Many foreign analysts doubt that Western airlines will ever be prepared to buy Chinese aircraft. But, as in other fields, China is playing a long game.

Much of the debate about the ARJ-21 thus far has centered around two issues: first, whether the ARJ-21 will attract buyers beyond the Chinese airlines who are compelled to purchase it (and GE, who is making a pile selling engines for the jet); and second, whether China will ever develop a globally competitive civil aviation industry.

Both questions miss the point. What is most important about the ARJ-21 is the lessons it teaches us about the process China goes through to catch up with the rest of the world in technical, complex, high-value industries.

Watch Process, not Product

If you look at all of the technical sectors in which China has built commercially viable businesses, you can discern a clear process by which the nation’s industrial policy kick-starts these efforts. In the case of cars, computers, mobile phones, and now commercial jetliners, the pattern is dependably consistent. Let’s call it the Four C Model.

First, comes what I call the “capability” phase. the government typically announces a national project to build its own version of an technical product. It turns to a government research institute or a similar organization, which in turn pulls together the team from across the nation’s universities and enterprises. Eventually they manage to produce a one or more prototypes, but there is no real possibility of commercializing the product.

### GIVEN REQUEST
How would you say this sentence from the text on China's aircraft industry in Spanish: "Many foreign analysts doubt that Western airlines will ever be prepared to buy Chinese aircraft."

### Element box annotations
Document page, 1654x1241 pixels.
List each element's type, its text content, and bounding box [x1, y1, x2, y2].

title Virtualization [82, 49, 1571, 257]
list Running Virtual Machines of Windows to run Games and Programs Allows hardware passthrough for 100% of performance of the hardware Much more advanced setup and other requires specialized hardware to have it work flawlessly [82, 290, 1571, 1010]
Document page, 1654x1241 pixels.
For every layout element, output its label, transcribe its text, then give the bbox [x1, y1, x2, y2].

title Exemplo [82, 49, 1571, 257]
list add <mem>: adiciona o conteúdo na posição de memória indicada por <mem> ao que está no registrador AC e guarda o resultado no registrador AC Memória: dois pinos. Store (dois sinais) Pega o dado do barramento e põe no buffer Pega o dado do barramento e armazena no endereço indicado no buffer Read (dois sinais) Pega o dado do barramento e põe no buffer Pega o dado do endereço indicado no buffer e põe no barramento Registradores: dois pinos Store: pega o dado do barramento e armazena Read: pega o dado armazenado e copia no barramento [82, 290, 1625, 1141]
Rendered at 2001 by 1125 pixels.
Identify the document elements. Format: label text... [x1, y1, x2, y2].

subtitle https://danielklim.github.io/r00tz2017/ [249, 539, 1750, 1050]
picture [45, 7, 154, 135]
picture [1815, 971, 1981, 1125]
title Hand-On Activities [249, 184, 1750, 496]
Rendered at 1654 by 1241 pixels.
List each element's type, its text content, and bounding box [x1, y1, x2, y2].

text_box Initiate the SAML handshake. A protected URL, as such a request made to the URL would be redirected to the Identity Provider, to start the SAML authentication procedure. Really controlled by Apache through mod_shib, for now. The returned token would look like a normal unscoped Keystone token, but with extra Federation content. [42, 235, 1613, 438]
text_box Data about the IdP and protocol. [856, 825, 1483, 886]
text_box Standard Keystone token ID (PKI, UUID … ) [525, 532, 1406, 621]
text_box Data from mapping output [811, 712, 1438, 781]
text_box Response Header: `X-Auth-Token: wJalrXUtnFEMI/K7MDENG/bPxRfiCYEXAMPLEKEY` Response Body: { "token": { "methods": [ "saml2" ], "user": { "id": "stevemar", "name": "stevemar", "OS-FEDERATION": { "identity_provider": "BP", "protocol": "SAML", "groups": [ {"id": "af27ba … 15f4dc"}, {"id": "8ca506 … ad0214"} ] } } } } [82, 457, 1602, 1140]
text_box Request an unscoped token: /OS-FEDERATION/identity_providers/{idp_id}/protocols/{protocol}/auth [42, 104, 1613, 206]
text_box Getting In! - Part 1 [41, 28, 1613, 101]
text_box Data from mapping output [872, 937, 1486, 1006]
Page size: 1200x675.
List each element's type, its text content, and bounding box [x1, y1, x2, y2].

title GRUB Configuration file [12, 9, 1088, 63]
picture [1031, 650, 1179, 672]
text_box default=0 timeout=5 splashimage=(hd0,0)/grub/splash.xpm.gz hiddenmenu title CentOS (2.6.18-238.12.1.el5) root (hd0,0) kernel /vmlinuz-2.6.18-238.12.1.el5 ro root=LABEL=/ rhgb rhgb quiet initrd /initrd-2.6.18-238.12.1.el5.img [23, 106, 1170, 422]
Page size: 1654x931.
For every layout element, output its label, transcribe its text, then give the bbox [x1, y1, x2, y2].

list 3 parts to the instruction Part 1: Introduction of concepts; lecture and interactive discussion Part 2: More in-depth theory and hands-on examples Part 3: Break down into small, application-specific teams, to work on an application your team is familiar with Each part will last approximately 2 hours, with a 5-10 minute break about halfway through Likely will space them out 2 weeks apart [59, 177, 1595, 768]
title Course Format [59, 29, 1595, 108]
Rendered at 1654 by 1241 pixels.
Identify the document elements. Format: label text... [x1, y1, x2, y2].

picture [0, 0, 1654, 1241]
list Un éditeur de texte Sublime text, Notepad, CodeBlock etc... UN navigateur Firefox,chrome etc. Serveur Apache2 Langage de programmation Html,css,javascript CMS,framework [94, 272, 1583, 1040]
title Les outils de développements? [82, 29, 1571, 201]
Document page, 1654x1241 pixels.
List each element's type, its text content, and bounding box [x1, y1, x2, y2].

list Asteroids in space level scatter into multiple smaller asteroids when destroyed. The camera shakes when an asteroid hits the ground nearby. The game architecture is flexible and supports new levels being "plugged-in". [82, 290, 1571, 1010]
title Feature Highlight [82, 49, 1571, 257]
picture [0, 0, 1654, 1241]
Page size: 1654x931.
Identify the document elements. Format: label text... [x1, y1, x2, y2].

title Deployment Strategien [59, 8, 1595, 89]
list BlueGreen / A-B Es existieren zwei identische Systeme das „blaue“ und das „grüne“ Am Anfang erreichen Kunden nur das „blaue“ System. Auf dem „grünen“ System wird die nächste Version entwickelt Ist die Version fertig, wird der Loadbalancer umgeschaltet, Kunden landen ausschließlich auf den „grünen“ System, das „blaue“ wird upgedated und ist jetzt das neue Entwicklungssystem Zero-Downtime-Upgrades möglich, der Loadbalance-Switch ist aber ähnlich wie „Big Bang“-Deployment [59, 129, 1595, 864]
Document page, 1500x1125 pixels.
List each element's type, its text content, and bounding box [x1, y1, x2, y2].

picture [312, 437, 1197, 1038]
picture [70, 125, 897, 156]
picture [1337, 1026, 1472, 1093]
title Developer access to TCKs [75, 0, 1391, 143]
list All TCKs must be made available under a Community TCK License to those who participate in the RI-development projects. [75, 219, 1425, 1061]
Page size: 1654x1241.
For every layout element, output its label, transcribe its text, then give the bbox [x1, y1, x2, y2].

### SOLUTION TO THIS EXERCISE
Muchos analistas extranjeros dudan de que las aerolíneas occidentales vayan a estar alguna vez dispuestas a comprar aviones chinos.